By then, I was researching something concrete. I went down Reddit holes, where you can, it turns out, find a surprising amount of people casually recounting being shot in the head and surviving. Then I read Oliver Sacks’ The Man Who Mistook His Wife for a Hat, a book of dizzying and mind-bending cases about very real traumatic brain injuries and their consequences. I ended up reading everything he’d ever written. I started to envision a book that was part Oliver Sacks, part True Detective, but set in North London.
I realised I had always been chasing writing a book like Chuck Palahniuk’s Fight Club. I saw it as a kind of coming-of-age paranoia thriller. A book about trying to find a way of looking at the world when no ideology fits – not nihilism, not capitalism, not socialism – meaning the only answer is for the narrator to try to get to know themselves. And in this modern age of fractured minds – overworked and distracted – that is easier said than done.
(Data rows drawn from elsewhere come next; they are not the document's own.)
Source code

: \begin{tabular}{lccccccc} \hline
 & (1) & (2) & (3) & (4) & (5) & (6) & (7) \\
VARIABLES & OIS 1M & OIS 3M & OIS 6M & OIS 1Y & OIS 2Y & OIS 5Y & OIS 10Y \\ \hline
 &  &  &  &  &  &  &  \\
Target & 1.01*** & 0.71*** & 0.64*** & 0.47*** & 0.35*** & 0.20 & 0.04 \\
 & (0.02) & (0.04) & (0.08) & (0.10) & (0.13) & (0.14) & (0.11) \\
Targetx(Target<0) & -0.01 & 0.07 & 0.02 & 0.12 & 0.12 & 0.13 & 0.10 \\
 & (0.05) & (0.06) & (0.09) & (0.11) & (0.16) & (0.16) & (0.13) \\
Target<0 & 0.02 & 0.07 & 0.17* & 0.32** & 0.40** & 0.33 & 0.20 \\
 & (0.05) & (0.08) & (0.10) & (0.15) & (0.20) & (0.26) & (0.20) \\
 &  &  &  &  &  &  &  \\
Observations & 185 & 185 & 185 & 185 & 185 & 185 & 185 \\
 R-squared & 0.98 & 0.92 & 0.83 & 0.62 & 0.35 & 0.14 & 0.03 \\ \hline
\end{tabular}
I had always loved Christopher Nolan’s film Memento too, and it seemed to me that this could help. The central character has an unusual problem, much like in SJ Watson’s Before I Go To Sleep: Each new day, the protagonists can never remember the events of the day before. It’s not just a brilliant conceit, it can only be achieved with real commitment to telling the story in the first person. Therefore, the story can feel honest in keeping the reader at arm’s length about what they need to know, plus the process of the character’s discoveries cannot be of greater importance; it’s not only about saving their own lives, but about finding out whose life that is exactly. It’s an idea that fascinates me still: we’re all born or acquire beautiful strengths and limitations, and we’re on a constant voyage of discovery to figure out what they are, and who we are.
It was only after writing the novel that I began to realise it shared similar DNA with Jonathan Coe’s The Curious Incident of the Dog in the Night-Time, which begins with young Christopher Boone, still traumatised by his mother’s death, finding his neighbour’s dog stabbed with a garden fork. His need to know, his drive, his unorthodox methods, yes, he could work with Tom Mondrian. Together, they might give Jack Reacher a run for his money.
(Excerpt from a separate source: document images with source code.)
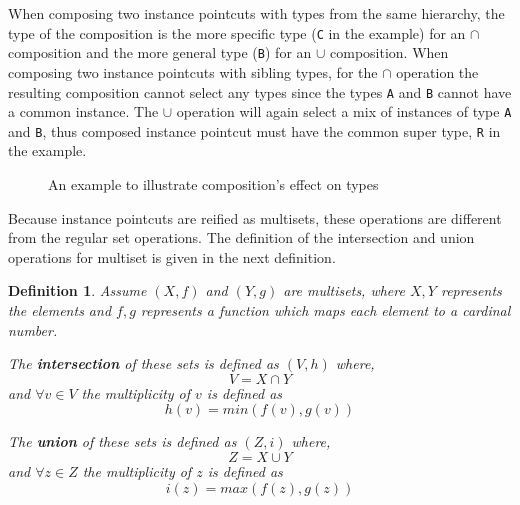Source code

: \documentclass[10pt]{sigplanconf}
\newtheorem{mydef}{Definition}
\newcommand{\lstinln}[1]{\lstinline~#1~}
\begin{document}
When composing two instance pointcuts with types from the same hierarchy, the type of the composition is the more specific type (\lstinln{C} in the example) for an $\cap$ composition and the more general type (\lstinln{B}) for an $\cup$ composition.
When composing two instance pointcuts with sibling types, for the $\cap$ operation the resulting composition cannot select any types since the types \lstinln{A} and \lstinln{B} cannot have a common instance. The $\cup$ operation will again select a mix of instances of type \lstinln{A} and \lstinln{B}, thus composed instance pointcut must have the common super type, \lstinln{R} in the example.


\begin{figure}%
\centering
{}
\hspace{40pt}
\vspace{10pt}
\caption{An example to illustrate composition's effect on types}
\label{fig:compotypes}
\end{figure}

Because instance pointcuts are reified as multisets, these operations are different from the regular set operations. The definition of the intersection and union operations for multiset is given in the next definition.

\begin{mydef}
\label{def:inun}
Assume $(X, f)$ and $(Y, g)$ are multisets, where $X, Y$ represents the elements and $f, g$ represents a function which maps each element to a cardinal number.

The \textbf{intersection} of these sets is defined as $(V, h)$ where,
\[V = X \cap Y\] and
$\forall v \in V$ the multiplicity of $v$ is defined as \[h(v) =  min(f(v),g(v))\]

The \textbf{union} of these sets is defined as $(Z, i)$ where,
\[Z = X \cup Y\] and
$\forall z \in Z$ the multiplicity of $z$ is defined as \[i(z) =  max(f(z),g(z))\]
\end{mydef}
\end{document}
In many ways, whenever I pick up a novel, I am looking to be transported into someone’s head, and so I very often enjoy those books that put you right there, and even better if it’s with someone whose whole outlook is utterly singular. Most recently in this vein, I enjoyed Catriona Ward’s The Last House on Needless Street. It’s a wild ride that goes to some dark, horror-inflected places, as these stories about the inner working of the brain can tend to do. But you want to spend time with these characters, because there’s warmth and originality in their perspective, and that’s what I hope Tom Mondrian has too.
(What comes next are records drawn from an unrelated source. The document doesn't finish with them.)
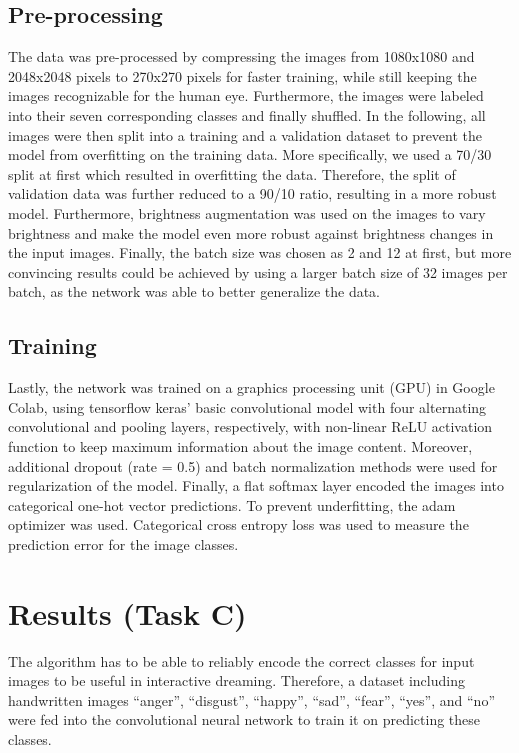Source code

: \documentclass{article}
\begin{document}
\subsection*{Pre-processing}
The data was pre-processed by compressing the images from 1080x1080 and 2048x2048 pixels to 270x270 pixels for faster training, while still keeping the images recognizable for the human eye. Furthermore, the images were labeled into their seven corresponding classes and finally shuffled. In the following, all images were then split into a training and a validation dataset to prevent the model from overfitting on the training data. More specifically, we used a 70/30 split at first which resulted in overfitting the data. Therefore, the split of validation data was further reduced to a 90/10 ratio, resulting in a more robust model. Furthermore, brightness augmentation was used on the images to vary brightness and make the model even more robust against brightness changes in the input images. Finally, the batch size was chosen as 2 and 12 at first, but more convincing results could be achieved by using a larger batch size of 32 images per batch, as the network was able to better generalize the data.

\subsection*{Training}
Lastly, the network was trained on a graphics processing unit (GPU) in Google Colab, using tensorflow keras’ basic convolutional model with four alternating convolutional and pooling layers, respectively, with non-linear ReLU activation function to keep maximum information about the image content. Moreover, additional dropout (rate = 0.5) and batch normalization methods were used for regularization of the model. Finally, a flat softmax layer encoded the images into categorical one-hot vector predictions. To prevent underfitting, the adam optimizer \citep{kingma2014adam} was used. Categorical cross entropy loss was used to measure the prediction error for the image classes.



\section{Results (Task C)}

The algorithm has to be able to reliably encode the correct classes for input images to be useful in interactive dreaming. Therefore, a dataset including handwritten images “anger”, “disgust”, “happy”, “sad”, “fear”, “yes”, and “no” were fed into the convolutional neural network to train it on predicting these classes.
\\
\end{document}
All of this strikes at the heart of what I loved as a kid about Barry Levinson’s Young Sherlock Holmes. This was my first interaction with the Holmes character. I loved meeting him before he had achieved anything, I loved watching him in the slow act of becoming who he was. I am sure the purists will tell me this film doesn’t fit into the agreed biography of Holmes, but I can still picture him next to the frozen River Thames. It’s only as I write this that I realise that image that lodged itself in my brain is probably why I set the story in a snowy Winter London. It seemed a perfect landscape for a detective story about the mind, everything frozen in a state where it can be analysed. Or else, slowly thawing, like the character of Tom Mondrian himself, as he recovers from his traumatic injury, parts of his past obscured, new parts of him awakened, longing for meaning in a cold, cold climate.